If it wasn’t for the easel I’d have figured him for an odd job man. Week’s grizzle for a beard. Stained T-shirt, ragged jeans, rough hands. Dagger and snake tattoo on one arm. Skull and rifle on the other. The canvas on the easel was as big as a sheet of plywood and his brush was sized for house trim. I watched him paint a wave rising to meet the shore. The shoreline was jagged with spruce and boulders and wave was caught in that moment when it reared up, shimmering and translucent just before it shattered in a tumble of foam.
He stepped back and noticed me. “What do you think,” he asked.
We looked at painting. He cleaned his brush on his pant leg and set the canvas to dry with the others. All of them ledges and waves, storm clouds and scattered light. They almost screened the dirty sheets and wadded blanket on his bed.
“You sell them,” I asked.
“The hotels buy the seascapes.”
“Seems too much for a motel room,” I said. “Too much power, like you’re really there.”
He picked up a pair of glasses from table, put them on and gave me long look.
“I heard you had rooms for rent,” I said.
He picked a rag off the floor and wiped his hands. “Not my place. I just rent the studio, but I guess the owner’d just as soon rent another room.”
“How much,” I asked.
“Fifty,” he said. “Take whichever room you want. The kitchen’s all yours, I never cook. Bathroom’s down the hall.”

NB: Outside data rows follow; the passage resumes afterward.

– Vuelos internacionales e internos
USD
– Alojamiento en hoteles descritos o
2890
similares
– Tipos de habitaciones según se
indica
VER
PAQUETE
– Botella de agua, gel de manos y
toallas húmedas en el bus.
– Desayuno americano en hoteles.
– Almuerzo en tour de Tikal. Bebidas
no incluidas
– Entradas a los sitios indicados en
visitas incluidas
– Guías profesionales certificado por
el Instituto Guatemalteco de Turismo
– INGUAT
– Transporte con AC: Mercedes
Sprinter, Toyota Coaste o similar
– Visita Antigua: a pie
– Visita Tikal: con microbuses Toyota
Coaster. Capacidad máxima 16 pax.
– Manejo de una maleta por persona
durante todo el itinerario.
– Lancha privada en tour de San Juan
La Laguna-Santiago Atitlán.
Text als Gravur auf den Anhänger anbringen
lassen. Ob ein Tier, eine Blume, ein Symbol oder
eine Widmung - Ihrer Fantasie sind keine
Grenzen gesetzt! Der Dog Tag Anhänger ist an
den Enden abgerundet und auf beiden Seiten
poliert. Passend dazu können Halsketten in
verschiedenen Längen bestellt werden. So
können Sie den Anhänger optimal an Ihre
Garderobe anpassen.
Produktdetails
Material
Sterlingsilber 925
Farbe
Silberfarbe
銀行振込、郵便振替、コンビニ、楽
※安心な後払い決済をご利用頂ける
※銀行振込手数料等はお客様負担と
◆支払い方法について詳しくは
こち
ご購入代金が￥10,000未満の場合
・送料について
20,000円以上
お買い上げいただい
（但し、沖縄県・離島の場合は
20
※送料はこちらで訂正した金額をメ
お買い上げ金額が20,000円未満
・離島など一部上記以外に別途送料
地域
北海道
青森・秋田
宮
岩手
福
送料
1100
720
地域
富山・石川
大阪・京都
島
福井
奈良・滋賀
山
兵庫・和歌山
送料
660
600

I checked the rooms, opened the cupboards in the kitchen. There was a scatter of greasy, mismatched pots and pans on the shelves, the odd remains of six-packs in the fridge, an opened can of soup on the counter along with some cheese that had dried before it went green and the hard heels of a loaf of bread.
The room by the kitchen had a rusted fitting for a stove-pipe through the cracked plaster into the chimney and an old parlor stove in a corner next to a broken chair. In places the rough plaster had peeled off the laths but none looked to come down off the ceiling. I cleaned a spot to look out one of the wide windows into the wilderness of the old estate. All that and a view as well. I gave him two twenties and a ten.

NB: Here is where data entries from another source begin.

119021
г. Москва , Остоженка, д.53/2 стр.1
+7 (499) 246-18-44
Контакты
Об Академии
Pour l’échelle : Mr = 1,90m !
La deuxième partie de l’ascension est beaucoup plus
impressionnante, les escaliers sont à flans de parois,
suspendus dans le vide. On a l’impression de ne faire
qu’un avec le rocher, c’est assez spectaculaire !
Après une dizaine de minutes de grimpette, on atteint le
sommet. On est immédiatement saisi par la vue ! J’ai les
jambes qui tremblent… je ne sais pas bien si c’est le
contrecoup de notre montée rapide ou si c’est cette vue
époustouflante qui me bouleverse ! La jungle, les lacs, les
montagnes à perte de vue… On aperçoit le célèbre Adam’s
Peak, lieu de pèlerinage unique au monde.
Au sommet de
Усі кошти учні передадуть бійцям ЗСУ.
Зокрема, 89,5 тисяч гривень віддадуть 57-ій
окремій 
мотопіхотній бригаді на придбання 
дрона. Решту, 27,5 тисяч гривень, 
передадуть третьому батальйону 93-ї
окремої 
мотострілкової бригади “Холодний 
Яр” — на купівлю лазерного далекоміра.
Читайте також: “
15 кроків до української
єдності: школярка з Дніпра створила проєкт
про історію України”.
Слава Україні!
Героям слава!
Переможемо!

“There’s an extra mattress down stairs, just make sure the mice haven’t gotten to it,” he said. “And there’s some pots and shit in the kitchen. The owner’s gone down to Florida, she don’t care what you use. When’re you planning on moving in?”
“I just got the bag,” I said.
He looked at the old Navy duffle leaning against the wall. “Fit a lot in one of those,” he said. “Hold a life if you pack it right.”

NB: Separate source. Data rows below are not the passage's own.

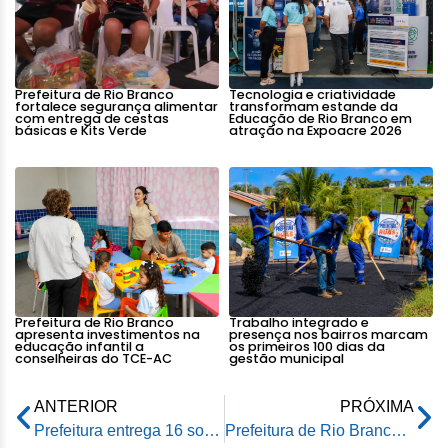
Prefeitura de Rio Branco
Tecnologia e criatividade
fortalece segurança alimentar
transformam estande da
com entrega de cestas
Educação de Rio Branco em
básicas e Kits Verde
atração na Expoacre 2026
Prefeitura de Rio Branco
Trabalho integrado e
apresenta investimentos na
presença nos bairros marcam
educação infantil a
os primeiros 100 dias da
conselheiras do TCE-AC
gestão municipal
ANTERIOR
PRÓXIMA
Prefeitura entrega 16 sobrados no Santo Afonso em continuidade ao Programa de Aceleração do Crescimento
Prefeitura de Rio Branco faz 1ª corrida dos professores de Rio Branco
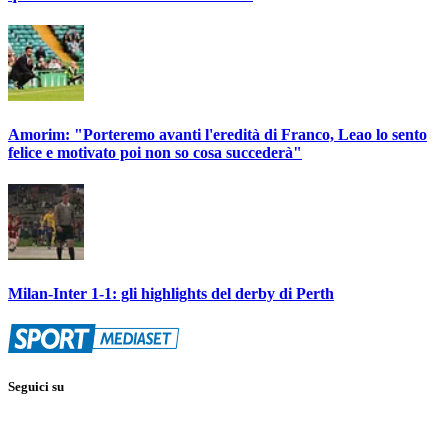
Amorim: "Porteremo avanti l'eredità di Franco, Leao lo sento
felice e motivato poi non so cosa succederà"
Milan-Inter 1-1: gli highlights del derby di Perth
Seguici su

I thought of my father rolling everything tight and neat when he packed and how he said the same thing the day handed it to me like it held something even empty.
I unpacked. Spread a sleeping bag on the mattress. Hooked up the stove. Hung some cotton bedspreads to cover the holes in the plaster. Made a bean stew for the week. Home sweet home.
That was the winter the pipes froze and burst during the first cold spell. Before the water was shut off a small glacier filled the bathtub and cascaded out into the hallway. It was the winter I bought my first car and totaled it in a spectacular ice storm crash not long after. It was a winter when there were still 50 dollar rents and two-hundred dollar cars, when people would take a chance on a late night hitch-hiker and the police would give the town donut man a ride home. Home sweet home.
“Man,” said Bal every time he stopped by. “You totally lucked out.”